By Alej (they/them)
Fleeing in the middle of the night, who are we trying to be, a band of coyotes? but fearfully running to the nearest place that would take us, accept us. It’s not that they wouldn’t accept us. If we suggested to stay, it only determined how much she was willing to sacrifice. . . All in the name of me. all. for. me. (question myself; me?) Did you make us leave because his truth was so erratic, striping— it tore off this fake enamel you plastered over your exposed steel bars— those bars, a cage. But a cage not occupied by greeting mourning doves, the confinds of the cage hold gentle, messily dismembered bodies holding feathers; left with one life in an eye. Scab and scab again. Trying to heal but struck again before your cells, your soldiers could gain their strength, build themselves back up again.
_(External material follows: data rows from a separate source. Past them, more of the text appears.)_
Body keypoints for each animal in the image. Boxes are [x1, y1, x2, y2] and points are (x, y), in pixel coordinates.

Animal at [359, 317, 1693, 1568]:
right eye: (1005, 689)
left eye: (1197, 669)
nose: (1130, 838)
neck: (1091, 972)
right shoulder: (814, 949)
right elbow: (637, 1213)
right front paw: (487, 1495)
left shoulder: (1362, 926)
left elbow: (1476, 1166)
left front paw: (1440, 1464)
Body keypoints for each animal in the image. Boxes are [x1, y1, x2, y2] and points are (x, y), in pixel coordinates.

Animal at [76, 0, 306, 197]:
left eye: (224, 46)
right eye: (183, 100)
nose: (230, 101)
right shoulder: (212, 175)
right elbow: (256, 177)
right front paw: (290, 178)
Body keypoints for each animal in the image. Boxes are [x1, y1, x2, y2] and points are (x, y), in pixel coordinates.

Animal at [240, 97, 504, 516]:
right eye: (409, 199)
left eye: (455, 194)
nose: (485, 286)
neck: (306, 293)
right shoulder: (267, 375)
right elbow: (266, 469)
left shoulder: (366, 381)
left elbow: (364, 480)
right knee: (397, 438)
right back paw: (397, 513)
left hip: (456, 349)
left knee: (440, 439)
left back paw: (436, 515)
To knowingly be prepared for the next hardship, likely the same hand again. Yet that hand hasn’t been a hand in vastly 25 years, He’s dead. you’re safe, go home. But, remind me again. where is your home. Where is MY home? Did you take mine, because they took yours ? well, I’ve changed the key. You can walk yourself home, maybe to another’s (to borrow) Because you will not assume control over
my bodymy home. You can live through and fight your own problems. I was born from an opening where a river spilled from, a person. You’ve taken me far beyond the river, Ive built a boat with what I have left, and I’ll paddle until I see where the sky and the sea kiss and bear the teeth of land and trees. Smiling back at me. to give me the gift of a welcome to home.